Di Francisca braced for Olympic foil title defence
An individual and team foil champion at London 2012, Italian fencer Elisa Di Francisca will return to the Olympic stage in Rio with designs on adding to her gold medal collection.
Founded in 1947, the local club has been responsible for producing an impressive collection of world and Olympic medallists, thanks in no small part to the guidance of its late fencing master Ezio Triccoli. Since the Olympic Games in Los Angeles in 1984 alone, Jesi alumni Stefano Cerioni, Giovanna Trillini, Valentina Vezzali and Elisa Di Francisca have between them won 14 Olympic titles!
Born in the town on 13 December 1982, Di Francisca has been a prominent figure in the development of Italian foil fencing at the highest level since 2004, when she won her maiden team title in New York.
The European crown came the following year, though she made her international breakthrough as an individual fencer in beating compatriot Arianna Errigo 15-11 to win the 2010 foil world title in Paris, with another Italian, Valentina Vezzali, taking third place. That clean sweep was a sign of things to come at London 2012. With the assistance of Ilaria Salvatori, the medal-winning trio then claimed gold in the team event.
Di Francisca lost to Vezzali in the final at the following year’s World Championships in Catania (ITA), with Italy also relinquishing their team title to Russia by a single point. She avenged that defeat in the individual gold-medal bout at the European Championships in Sheffield (GBR) later that year, with Di Francisca and Vezzali then helping Italy beat France to take the continental team title.
Then, in June 2012, with the London Games just around the corner, the Italians retained their European crown, beating the French by an emphatic 45-28 scoreline in Legnano (ITA).
The Italian foil contingent swept all before them in the British capital, with Di Francisca getting the final touch to beat Errigo to Olympic gold, and Vezzali, the three-time defending Olympic champion, taking the bronze. A few days later, they were once again joined by Salvatori as Russia were put to the sword 45-31 in the team final.
A fight to the end
Reflecting on that individual competition at the ExCel, Di Francisca spoke of the confidence she felt going into it: “I trained very hard. And when I was ready and fully prepared, I put my mask on, without worrying about who I was facing. I just focused on my fencing, which is what I’ve always done.”
After dispatching Lebanon’s Mona Shaito with ease in the last 32, the Italian then saw off Germany’s Carolin Golubytskyi and Japan’s Seiko Sugarawa with ease.

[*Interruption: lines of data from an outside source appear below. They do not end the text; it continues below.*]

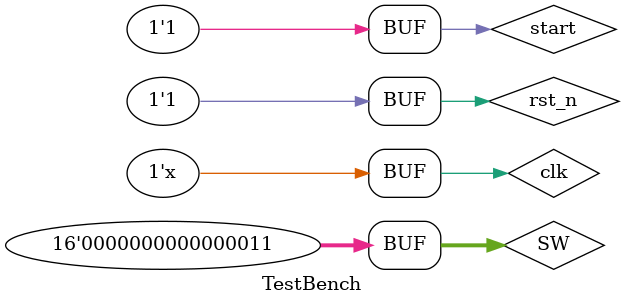
<source format=sv>
`timescale 1ns / 1ps

module TestBench();

  parameter     HF_CYCLE = 2.5;       // 200 MHz clock
  parameter     RST_WAIT = 100;         // 10 ns reset
  parameter     RAM_SIZE = 512;       // in 32-bit words

  // clock, reset
  logic clk;
  logic rst_n;
  
  logic [15:0] SW;
  logic start;
  

  miriscv_top #(
  
    .RAM_SIZE       ( RAM_SIZE           ),
    .RAM_INIT_FILE  ( "program_sort.dat" )
    
  ) DUT (
  
    .clk_i    ( clk   ),
    .rst_n_i  ( rst_n ),
    
    .start  ( !start ),
  
    .SW  ( SW )
    
  );

  initial begin
  
    SW = {14'd0, 2'b11};
  
    start = 1'b1;
    clk   = 1'b0;
    rst_n = 1'b0;
    #RST_WAIT;
    rst_n = 1'b1;
    
    #10;
    
    start = 1'b1;
    
    #100;
    
    start = 1'b0;
    
    #60; 
    
    start = 1'b1;
    
  end

  always begin
  
    #HF_CYCLE;
    clk = ~clk;
    
  end
    
endmodule

</source>
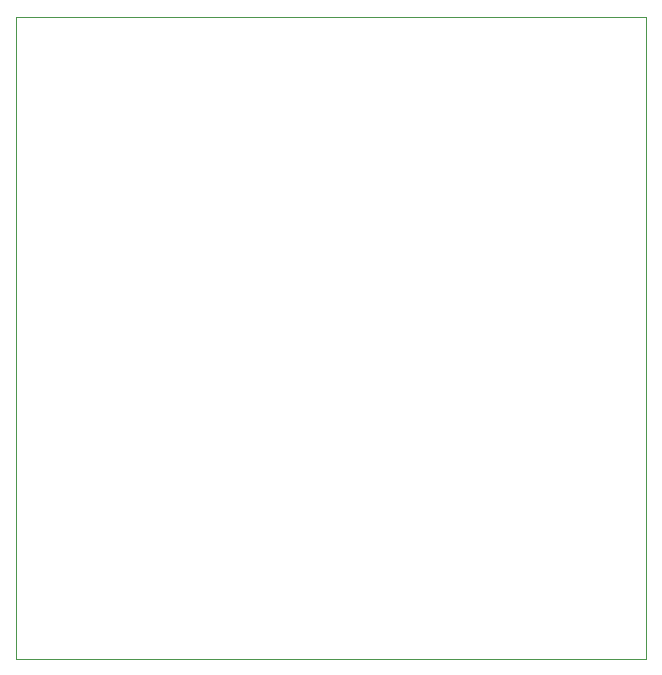
<source format=gbr>
G04 #@! TF.GenerationSoftware,KiCad,Pcbnew,6.0.9+dfsg-1*
G04 #@! TF.CreationDate,2023-03-25T11:37:52-04:00*
G04 #@! TF.ProjectId,fox,666f782e-6b69-4636-9164-5f7063625858,v3.1*
G04 #@! TF.SameCoordinates,Original*
G04 #@! TF.FileFunction,Profile,NP*
%FSLAX46Y46*%
G04 Gerber Fmt 4.6, Leading zero omitted, Abs format (unit mm)*
G04 Created by KiCad (PCBNEW 6.0.9+dfsg-1) date 2023-03-25 11:37:52*
%MOMM*%
%LPD*%
G01*
G04 APERTURE LIST*
G04 #@! TA.AperFunction,Profile*
%ADD10C,0.050000*%
G04 #@! TD*
G04 APERTURE END LIST*
D10*
X104648000Y-121666000D02*
X104648000Y-67310000D01*
X157988000Y-67310000D02*
X157988000Y-121666000D01*
X104648000Y-67310000D02*
X157988000Y-67310000D01*
X157988000Y-121666000D02*
X104648000Y-121666000D01*
M02*

</source>
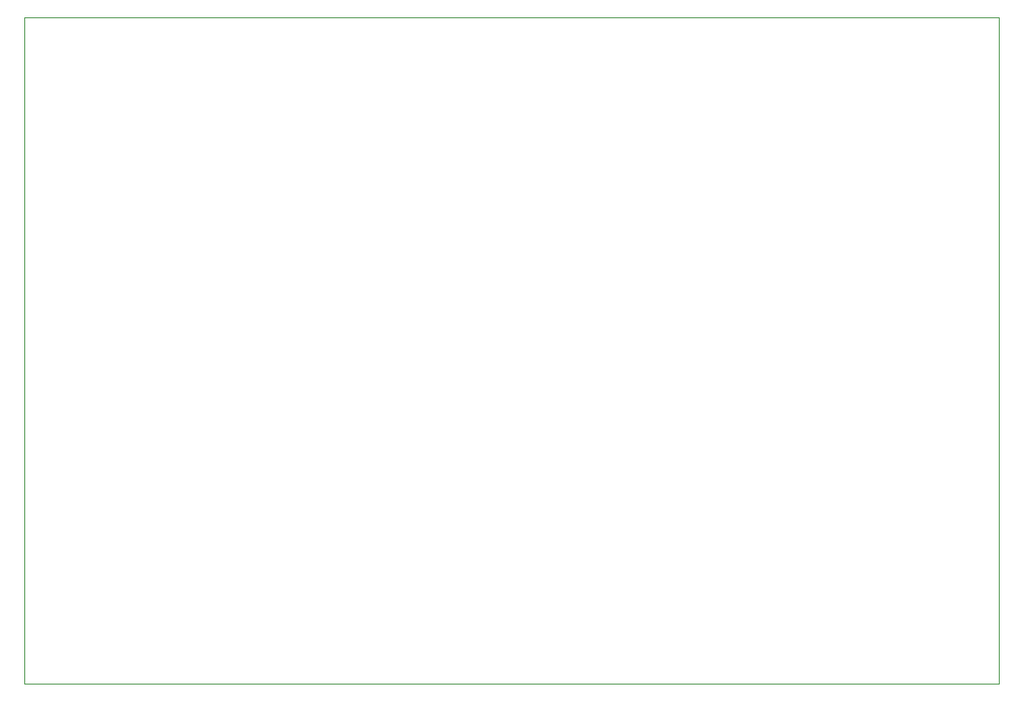
<source format=gbr>
%TF.GenerationSoftware,KiCad,Pcbnew,9.0.7*%
%TF.CreationDate,2026-01-03T23:35:48+01:00*%
%TF.ProjectId,Empfaenger,456d7066-6165-46e6-9765-722e6b696361,rev?*%
%TF.SameCoordinates,Original*%
%TF.FileFunction,Profile,NP*%
%FSLAX46Y46*%
G04 Gerber Fmt 4.6, Leading zero omitted, Abs format (unit mm)*
G04 Created by KiCad (PCBNEW 9.0.7) date 2026-01-03 23:35:48*
%MOMM*%
%LPD*%
G01*
G04 APERTURE LIST*
%TA.AperFunction,Profile*%
%ADD10C,0.050000*%
%TD*%
G04 APERTURE END LIST*
D10*
X17600000Y-12100000D02*
X112600000Y-12100000D01*
X112600000Y-77200000D01*
X17600000Y-77200000D01*
X17600000Y-12100000D01*
M02*

</source>
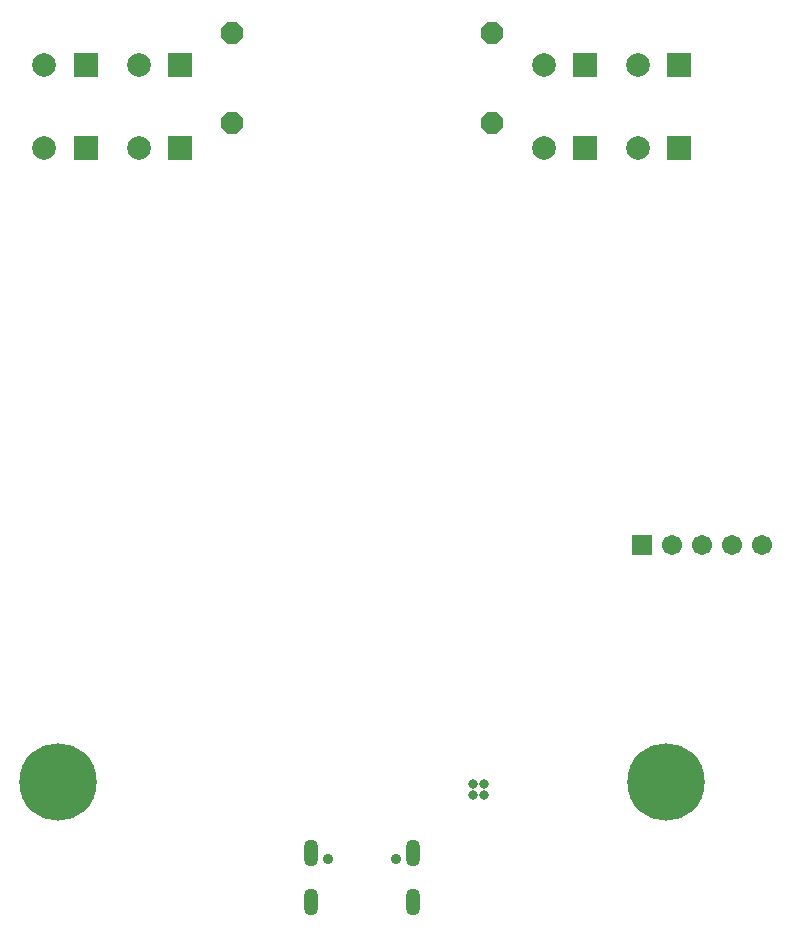
<source format=gbs>
G04*
G04 #@! TF.GenerationSoftware,Altium Limited,Altium Designer,24.4.1 (13)*
G04*
G04 Layer_Color=16711935*
%FSLAX25Y25*%
%MOIN*%
G70*
G04*
G04 #@! TF.SameCoordinates,CE62225C-9D11-4DC4-9690-87E0813CFFB1*
G04*
G04*
G04 #@! TF.FilePolarity,Negative*
G04*
G01*
G75*
%ADD47C,0.07887*%
%ADD48R,0.07887X0.07887*%
G04:AMPARAMS|DCode=49|XSize=70.87mil|YSize=70.87mil|CornerRadius=0mil|HoleSize=0mil|Usage=FLASHONLY|Rotation=0.000|XOffset=0mil|YOffset=0mil|HoleType=Round|Shape=Octagon|*
%AMOCTAGOND49*
4,1,8,0.03543,-0.01772,0.03543,0.01772,0.01772,0.03543,-0.01772,0.03543,-0.03543,0.01772,-0.03543,-0.01772,-0.01772,-0.03543,0.01772,-0.03543,0.03543,-0.01772,0.0*
%
%ADD49OCTAGOND49*%

%ADD50C,0.25800*%
%ADD51O,0.04934X0.09068*%
%ADD52C,0.03556*%
%ADD53R,0.06706X0.06706*%
%ADD54C,0.06706*%
%ADD55C,0.03162*%
D47*
X205512Y213878D02*
D03*
Y186319D02*
D03*
X236910D02*
D03*
Y213878D02*
D03*
X70472Y186319D02*
D03*
Y213878D02*
D03*
X39075Y186319D02*
D03*
Y213878D02*
D03*
D48*
X219291D02*
D03*
Y186319D02*
D03*
X250689D02*
D03*
Y213878D02*
D03*
X84252Y186319D02*
D03*
Y213878D02*
D03*
X52854Y186319D02*
D03*
Y213878D02*
D03*
D49*
X188287Y224606D02*
D03*
Y194606D02*
D03*
X101476Y224606D02*
D03*
Y194606D02*
D03*
D50*
X246307Y-25000D02*
D03*
X43457D02*
D03*
D51*
X127874Y-48602D02*
D03*
X161890D02*
D03*
X127874Y-65059D02*
D03*
X161890D02*
D03*
D52*
X133504Y-50689D02*
D03*
X156260D02*
D03*
D53*
X238130Y54035D02*
D03*
D54*
X248130D02*
D03*
X258130D02*
D03*
X268130D02*
D03*
X278130D02*
D03*
D55*
X182096Y-25761D02*
D03*
Y-29304D02*
D03*
X185738Y-25761D02*
D03*
Y-29304D02*
D03*
M02*

</source>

The Republic of Korea’s Nam Huynhee provided altogether stiffer opposition in the semi-finals, with Di Francisca squeezing through 12-11 to set up a final against her team-mate Errigo.
“I had a very special opponent,” commented Di Francisca, casting her mind back to the battle for gold. “There are difficulties, as we know each other and we’re often on opposite sides to each other. She’s also a friend of mine, my room-mate, and I respect her and value her friendship. She feels the same way too.”
The two Italians gave as good as they got in a tense, tight final that Di Francisca approached in her own unique way, as she explained: “I just trust my feelings. I don’t have strategies. That’s just the way I am, in my life and in fencing. I do things on the spur of the moment.”
As she went on to say, the closing stages of the final were almost too much to bear: “It was a bout between two fencers on the same team, which meant that neither of us had our coach at the end of the piste. It was difficult because I had to do everything by myself.
“We went into the third period and Arianna was leading 10-8 with 45 seconds to go. I wanted to catch up. I needed to catch up. I was in a frenzy, but nothing. I was tense. I wasn’t calm at all. I had to find a balance between the state I was in and my need to get back into the bout. We got to 11-each and it all came down to the last touch.”
And it was Di Francisca who got the green light. “There are times when it still hasn’t sunk in that I won the Olympics.”
Recalling the emotion of the occasion, she added: “It was very exciting because it was unexpected. I came from behind to win right at the end. My clearest memory is the look on people’s faces, especially Stefano, my fencing master, and then my brother, my sister and my parents. I saw the impact of the Olympics in their eyes. They couldn’t believe it and that is the best memory for me. I dreamed about it before I went to London.”
Di Francisca maintained her high standards in the wake of her London triumph, winning three straight world team foil golds and three straight European individual foil titles between 2013 and 2015, taking her collection of world and European medals to 13 and 14 respectively.
The first female Italian fencer to make sure of her place in Rio, along with Errigo, Di Francisca is fully focused on defending her title: “The Games are a dream for me, and an Olympic competition is the pinnacle for any athlete. I will be ready.”